* Exercise objective: Search term "label": please copy every line of the records below that contains it.
Segment Start: Data for this exercise
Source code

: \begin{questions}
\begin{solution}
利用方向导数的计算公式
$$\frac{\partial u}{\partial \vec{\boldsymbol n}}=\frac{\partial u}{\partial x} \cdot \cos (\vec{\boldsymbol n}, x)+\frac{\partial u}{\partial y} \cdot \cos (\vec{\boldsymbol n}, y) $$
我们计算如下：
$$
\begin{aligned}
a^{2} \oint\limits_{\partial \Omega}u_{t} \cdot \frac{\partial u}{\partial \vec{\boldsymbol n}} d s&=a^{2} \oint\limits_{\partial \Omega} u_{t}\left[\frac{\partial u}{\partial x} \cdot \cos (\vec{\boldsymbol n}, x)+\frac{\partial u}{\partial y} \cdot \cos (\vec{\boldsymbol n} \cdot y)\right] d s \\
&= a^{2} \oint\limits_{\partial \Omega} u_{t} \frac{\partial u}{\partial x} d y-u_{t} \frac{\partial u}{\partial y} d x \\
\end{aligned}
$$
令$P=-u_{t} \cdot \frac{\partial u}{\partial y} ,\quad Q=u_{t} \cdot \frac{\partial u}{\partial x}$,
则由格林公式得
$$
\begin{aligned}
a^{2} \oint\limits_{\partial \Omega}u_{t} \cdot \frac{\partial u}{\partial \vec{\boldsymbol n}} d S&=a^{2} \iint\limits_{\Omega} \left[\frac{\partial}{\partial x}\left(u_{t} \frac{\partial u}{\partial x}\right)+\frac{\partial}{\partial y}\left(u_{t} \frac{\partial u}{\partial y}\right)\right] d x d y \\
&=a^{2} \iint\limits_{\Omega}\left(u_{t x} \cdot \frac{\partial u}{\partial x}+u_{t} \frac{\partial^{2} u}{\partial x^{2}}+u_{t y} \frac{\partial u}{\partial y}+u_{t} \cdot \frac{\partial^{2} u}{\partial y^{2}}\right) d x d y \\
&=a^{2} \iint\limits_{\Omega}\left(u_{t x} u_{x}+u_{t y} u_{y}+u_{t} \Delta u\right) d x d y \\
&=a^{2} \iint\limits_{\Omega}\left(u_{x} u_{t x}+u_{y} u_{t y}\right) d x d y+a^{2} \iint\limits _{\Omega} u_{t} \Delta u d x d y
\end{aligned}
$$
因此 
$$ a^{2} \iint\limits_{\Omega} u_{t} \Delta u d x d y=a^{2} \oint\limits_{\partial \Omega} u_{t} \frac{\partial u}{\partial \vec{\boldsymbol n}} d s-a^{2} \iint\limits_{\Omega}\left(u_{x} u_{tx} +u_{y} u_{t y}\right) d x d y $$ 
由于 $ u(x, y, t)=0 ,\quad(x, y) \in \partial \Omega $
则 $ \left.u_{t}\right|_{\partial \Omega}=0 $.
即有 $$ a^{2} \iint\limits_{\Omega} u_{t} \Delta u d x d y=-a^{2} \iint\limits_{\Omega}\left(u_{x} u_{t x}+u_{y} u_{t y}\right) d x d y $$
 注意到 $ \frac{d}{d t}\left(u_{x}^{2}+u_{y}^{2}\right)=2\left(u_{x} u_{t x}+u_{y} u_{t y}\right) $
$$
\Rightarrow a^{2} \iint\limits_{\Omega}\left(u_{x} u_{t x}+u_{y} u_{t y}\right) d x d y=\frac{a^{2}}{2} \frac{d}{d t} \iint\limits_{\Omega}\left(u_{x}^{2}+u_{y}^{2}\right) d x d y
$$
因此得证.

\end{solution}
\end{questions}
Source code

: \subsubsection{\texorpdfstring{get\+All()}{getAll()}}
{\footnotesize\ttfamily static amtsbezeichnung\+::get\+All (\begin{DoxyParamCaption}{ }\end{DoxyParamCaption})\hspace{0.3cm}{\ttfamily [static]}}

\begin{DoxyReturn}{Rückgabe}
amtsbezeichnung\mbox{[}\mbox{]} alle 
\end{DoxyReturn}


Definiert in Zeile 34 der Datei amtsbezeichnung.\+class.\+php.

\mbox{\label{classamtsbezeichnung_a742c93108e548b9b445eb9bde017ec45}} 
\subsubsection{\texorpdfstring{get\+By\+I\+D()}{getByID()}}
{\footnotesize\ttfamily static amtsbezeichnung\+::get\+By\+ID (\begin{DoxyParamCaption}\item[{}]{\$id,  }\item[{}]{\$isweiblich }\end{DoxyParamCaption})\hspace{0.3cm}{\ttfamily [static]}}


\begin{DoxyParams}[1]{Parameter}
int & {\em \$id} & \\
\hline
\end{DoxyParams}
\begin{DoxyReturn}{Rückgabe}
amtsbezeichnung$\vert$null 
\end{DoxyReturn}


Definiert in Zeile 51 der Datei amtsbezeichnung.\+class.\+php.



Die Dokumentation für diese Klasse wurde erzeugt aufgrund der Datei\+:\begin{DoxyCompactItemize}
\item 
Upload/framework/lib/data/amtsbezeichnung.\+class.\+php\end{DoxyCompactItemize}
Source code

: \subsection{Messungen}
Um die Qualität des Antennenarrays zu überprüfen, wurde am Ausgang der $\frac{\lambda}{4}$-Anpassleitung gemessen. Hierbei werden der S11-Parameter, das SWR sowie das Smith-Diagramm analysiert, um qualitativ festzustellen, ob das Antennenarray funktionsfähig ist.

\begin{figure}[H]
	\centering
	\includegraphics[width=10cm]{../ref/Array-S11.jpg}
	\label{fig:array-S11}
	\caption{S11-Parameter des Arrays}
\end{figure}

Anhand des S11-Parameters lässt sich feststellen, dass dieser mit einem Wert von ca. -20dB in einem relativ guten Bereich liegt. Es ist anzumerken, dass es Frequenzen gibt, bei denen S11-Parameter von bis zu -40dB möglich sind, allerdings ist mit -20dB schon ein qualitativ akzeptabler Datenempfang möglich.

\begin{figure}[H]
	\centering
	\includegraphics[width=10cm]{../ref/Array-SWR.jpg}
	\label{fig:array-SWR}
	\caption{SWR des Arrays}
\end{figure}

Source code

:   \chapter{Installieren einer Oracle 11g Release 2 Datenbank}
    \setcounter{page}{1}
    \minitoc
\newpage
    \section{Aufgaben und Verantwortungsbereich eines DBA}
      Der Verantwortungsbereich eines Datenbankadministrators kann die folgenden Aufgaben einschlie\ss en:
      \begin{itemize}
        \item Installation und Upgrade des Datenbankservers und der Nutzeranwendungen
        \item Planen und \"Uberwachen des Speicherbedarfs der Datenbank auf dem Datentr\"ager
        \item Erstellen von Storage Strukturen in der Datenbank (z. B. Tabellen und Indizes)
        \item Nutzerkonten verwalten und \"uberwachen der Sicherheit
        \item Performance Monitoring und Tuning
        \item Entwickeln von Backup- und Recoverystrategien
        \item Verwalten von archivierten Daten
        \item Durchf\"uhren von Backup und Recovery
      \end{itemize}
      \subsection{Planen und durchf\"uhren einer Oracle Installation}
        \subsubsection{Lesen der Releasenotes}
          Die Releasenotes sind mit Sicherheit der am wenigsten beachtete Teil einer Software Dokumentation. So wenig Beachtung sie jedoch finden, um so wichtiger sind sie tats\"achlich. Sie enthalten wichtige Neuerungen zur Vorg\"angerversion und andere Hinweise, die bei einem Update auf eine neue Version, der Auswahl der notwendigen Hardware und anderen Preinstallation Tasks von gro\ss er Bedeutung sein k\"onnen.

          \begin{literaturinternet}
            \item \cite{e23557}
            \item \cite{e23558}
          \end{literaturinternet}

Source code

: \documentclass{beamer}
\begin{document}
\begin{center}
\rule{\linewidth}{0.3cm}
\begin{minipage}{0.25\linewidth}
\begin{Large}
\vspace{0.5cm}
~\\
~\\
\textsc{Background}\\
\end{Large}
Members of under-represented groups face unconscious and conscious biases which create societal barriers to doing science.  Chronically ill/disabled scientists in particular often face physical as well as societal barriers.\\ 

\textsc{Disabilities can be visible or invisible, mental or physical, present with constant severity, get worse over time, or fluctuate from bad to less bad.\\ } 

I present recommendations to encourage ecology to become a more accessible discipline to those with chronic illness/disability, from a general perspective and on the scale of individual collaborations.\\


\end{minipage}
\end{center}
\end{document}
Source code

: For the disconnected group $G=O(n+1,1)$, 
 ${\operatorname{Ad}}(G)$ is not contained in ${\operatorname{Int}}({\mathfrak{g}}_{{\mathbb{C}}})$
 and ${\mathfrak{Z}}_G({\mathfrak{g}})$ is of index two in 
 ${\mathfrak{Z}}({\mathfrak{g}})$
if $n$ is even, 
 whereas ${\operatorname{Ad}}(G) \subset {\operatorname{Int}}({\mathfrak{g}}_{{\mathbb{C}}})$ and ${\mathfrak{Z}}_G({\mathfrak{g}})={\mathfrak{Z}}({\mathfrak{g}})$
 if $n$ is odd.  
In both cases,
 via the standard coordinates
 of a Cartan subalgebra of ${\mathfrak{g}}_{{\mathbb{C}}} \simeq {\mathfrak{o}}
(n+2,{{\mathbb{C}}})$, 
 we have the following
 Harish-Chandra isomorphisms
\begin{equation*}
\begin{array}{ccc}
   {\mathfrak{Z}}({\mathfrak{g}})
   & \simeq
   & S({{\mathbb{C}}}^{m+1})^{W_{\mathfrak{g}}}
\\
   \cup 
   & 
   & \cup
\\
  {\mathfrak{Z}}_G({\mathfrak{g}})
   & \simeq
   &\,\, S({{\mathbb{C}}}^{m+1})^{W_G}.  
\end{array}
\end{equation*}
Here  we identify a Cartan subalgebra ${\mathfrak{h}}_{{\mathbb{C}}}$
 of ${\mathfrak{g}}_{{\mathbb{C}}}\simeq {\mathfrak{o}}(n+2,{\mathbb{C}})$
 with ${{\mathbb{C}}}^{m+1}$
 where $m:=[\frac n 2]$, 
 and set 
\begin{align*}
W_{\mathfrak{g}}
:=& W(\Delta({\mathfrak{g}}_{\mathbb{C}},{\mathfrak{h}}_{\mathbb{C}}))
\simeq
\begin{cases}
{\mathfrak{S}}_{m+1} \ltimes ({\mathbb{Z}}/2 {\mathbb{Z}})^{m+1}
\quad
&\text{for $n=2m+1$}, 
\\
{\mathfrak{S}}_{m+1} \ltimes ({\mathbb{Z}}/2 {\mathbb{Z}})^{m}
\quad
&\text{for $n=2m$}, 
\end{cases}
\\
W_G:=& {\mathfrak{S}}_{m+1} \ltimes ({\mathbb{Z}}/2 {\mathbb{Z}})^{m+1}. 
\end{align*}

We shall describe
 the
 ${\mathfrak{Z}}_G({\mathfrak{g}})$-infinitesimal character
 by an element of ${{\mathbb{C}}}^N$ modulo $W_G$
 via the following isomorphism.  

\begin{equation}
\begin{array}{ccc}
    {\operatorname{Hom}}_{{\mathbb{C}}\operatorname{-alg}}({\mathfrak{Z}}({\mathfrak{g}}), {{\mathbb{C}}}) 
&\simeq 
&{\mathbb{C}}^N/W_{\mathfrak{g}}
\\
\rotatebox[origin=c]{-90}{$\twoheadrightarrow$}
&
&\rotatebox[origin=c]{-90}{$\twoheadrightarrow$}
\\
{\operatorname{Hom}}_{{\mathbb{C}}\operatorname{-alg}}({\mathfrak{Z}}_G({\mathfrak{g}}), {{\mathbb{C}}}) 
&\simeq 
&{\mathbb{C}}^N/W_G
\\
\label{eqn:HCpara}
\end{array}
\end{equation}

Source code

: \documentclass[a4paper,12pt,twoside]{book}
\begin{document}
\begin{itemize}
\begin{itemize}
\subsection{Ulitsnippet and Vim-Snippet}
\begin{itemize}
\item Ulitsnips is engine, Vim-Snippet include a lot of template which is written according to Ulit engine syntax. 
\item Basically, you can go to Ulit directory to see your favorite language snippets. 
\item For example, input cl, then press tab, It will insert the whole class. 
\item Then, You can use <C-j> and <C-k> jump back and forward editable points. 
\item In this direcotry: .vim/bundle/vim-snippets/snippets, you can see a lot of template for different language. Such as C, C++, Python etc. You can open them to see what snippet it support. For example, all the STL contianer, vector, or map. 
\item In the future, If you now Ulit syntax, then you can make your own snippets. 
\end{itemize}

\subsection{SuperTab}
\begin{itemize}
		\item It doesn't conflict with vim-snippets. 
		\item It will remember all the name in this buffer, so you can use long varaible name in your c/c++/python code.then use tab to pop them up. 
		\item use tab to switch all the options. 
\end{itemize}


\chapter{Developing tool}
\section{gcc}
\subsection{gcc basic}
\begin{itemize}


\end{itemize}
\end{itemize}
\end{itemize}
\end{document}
Segment End: Data for this exercise
* Response area:
\mbox{\label{classamtsbezeichnung_a742c93108e548b9b445eb9bde017ec45}} 
	\label{fig:array-S11}
	\label{fig:array-SWR}
\label{eqn:HCpara}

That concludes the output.